Диего поднял глаза к небу. Требовалось сообразить. С одной стороны, священное право сдал, не ответить – позор. С другой – поди измысли утверждение на столь скользкую тему, чтобы к нему не имела претензий инквизиция.
– В римские времена за первый грех и того, и другого рода полагалась одинаково порка, – сообщил наконец, – но теперь у короля нужда в гребцах и солдатах. У воров есть некоторый выбор…
Совершенно неофициальный. И совершенно добровольный.
– Может, ну его, вербовщика? А этого мужлана сразу на галеры! Ненавижу деревенщину!
Диего поймал просительный взгляд стражника.
– Нет уж, моим людям нужны мараведи. Вербовщик платит за каждую голову, забирая деньги из первого жалованья каждого негодяя, который предпочтет королевские знамена кутузке. Так что – на выбор. Галеры или окопы. Ну?
– Чтоб ты сдох!
– Значит, галеры. Солдатчина звучит: «Благослови вас Бог, милостивый сеньор»…
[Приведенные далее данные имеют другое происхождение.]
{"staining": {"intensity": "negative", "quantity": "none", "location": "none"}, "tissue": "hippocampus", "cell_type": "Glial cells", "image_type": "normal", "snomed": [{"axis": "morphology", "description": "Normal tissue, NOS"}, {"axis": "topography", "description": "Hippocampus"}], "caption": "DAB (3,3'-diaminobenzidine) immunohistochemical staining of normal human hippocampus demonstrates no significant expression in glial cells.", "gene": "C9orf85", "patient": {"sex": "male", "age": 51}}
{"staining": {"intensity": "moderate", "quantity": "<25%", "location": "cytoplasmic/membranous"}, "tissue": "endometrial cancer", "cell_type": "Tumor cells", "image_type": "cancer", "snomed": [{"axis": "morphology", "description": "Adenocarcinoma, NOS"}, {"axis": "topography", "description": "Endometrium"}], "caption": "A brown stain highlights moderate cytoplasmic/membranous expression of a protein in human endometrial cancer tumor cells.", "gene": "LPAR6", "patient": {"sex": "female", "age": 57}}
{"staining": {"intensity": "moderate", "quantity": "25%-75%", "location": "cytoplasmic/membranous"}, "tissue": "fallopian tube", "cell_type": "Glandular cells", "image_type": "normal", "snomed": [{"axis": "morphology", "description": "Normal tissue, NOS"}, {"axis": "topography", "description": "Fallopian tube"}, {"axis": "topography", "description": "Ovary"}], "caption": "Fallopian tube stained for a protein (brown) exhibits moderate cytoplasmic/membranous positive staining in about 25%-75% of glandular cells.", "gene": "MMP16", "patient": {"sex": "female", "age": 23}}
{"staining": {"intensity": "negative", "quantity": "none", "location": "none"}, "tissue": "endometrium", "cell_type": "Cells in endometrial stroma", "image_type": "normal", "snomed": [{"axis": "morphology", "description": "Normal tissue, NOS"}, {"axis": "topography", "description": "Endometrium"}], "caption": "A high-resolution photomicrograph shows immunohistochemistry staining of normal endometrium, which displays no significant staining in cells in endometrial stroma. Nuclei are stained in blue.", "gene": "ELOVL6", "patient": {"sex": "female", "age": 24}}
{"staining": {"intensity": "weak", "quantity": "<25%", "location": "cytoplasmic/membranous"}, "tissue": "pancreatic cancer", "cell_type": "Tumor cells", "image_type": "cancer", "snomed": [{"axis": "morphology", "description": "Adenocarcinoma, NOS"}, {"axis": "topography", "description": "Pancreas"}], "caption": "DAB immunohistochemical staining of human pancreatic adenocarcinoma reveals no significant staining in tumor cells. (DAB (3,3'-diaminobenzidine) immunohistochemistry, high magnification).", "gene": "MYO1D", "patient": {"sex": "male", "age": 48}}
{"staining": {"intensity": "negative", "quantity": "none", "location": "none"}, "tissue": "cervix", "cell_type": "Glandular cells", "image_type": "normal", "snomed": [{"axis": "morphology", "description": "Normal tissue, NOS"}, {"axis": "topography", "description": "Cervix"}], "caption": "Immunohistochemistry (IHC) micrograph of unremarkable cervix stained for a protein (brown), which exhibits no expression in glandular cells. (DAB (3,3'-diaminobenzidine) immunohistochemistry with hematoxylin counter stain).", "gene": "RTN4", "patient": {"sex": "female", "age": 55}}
Хочешь не хочешь, а один конвоир – мало. Вот и осталось ото всей дневной стражи две головы. И что тут наработаешь? Пора шагать на место сбора. Как раз посреди квартала. Да, в кабаке. И дешевом. Таков закон города – чем ближе к порту, тем ниже цены. Что только хорошо, кормят-то пусть и просто, да вкусно. Да и поят. Налить по бесплатному стаканчику стражу-другому в обмен на репутацию самого надежного и спокойного местечка в порту – невысокая плата, тем более что вне городских стен не приходится платить два реала подати с бутылки, цена которой реал. Иные предместья этим живут – да и порт не брезгует. Хозяин налил бы и больше, но знает – сеньор алькальд ругаться не будет. Просто перенесет «временное присутствие» в другое заведение. За ним переместится и публика – приличная, но не богатая. Те, кто желает гульнуть весело, но мирно – и за половину цены, кого не смущает зоркое око подручных уличного судьи. Алькальд, кстати, уже возгласил извечное «как обычно», ждет фасоль и огромных лангустов. Речных, конечно. Пока рассматривает густую золотистую жидкость в бокале. Тоже интересная вещь. Тонкая венецианская работа не для портовой публики. А дешевое голландское стекло местные питухи за два десятка лет войны успели порядком расколотить. Сама же Андалусия славится не стеклом, но керамикой.